Variations on the story include theories that no Jewish people died in the towers – very popular in the Arabic-speaking world; that World Trade Center lease holder Larry Silverstein helped orchestrate the destruction of the towers to collect the insurance money; and that the Pentagon was attacked by either a drone plane or a cruise missile.
Like most good conspiracy theories, the Sept. 11 theories are based on selected snippets of truth. Then a deductive argument is made to support a premise that suggests conspiracy. For example, it is true that steel melts at 2,750 degrees, and the fires in the towers never reached this temperature.

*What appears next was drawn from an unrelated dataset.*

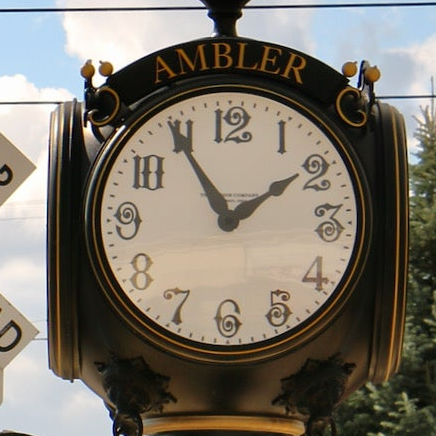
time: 1:54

Based on this fact, Sept. 11 conspiracy believers deduce – incorrectly – that the towers would not have collapsed because of the fire. This, of course, leaves out the fact that steel gets progressively weaker as it gets hotter, and such a steel structure would not have to get anywhere near the melting point for a collapse to occur.
Probably the most implausible aspect of the various Sept. 11 conspiracy theories is the idea that a highly capable government carried out all these actions. If you have had much interaction with the Washington bureaucracies that make up our federal government, you know that “highly capable” is not a phrase commonly used to describe their operation. The idea that our government would be able to carry out such a coordinated plan, and do so without any information leaking out to the public, is simply beyond belief.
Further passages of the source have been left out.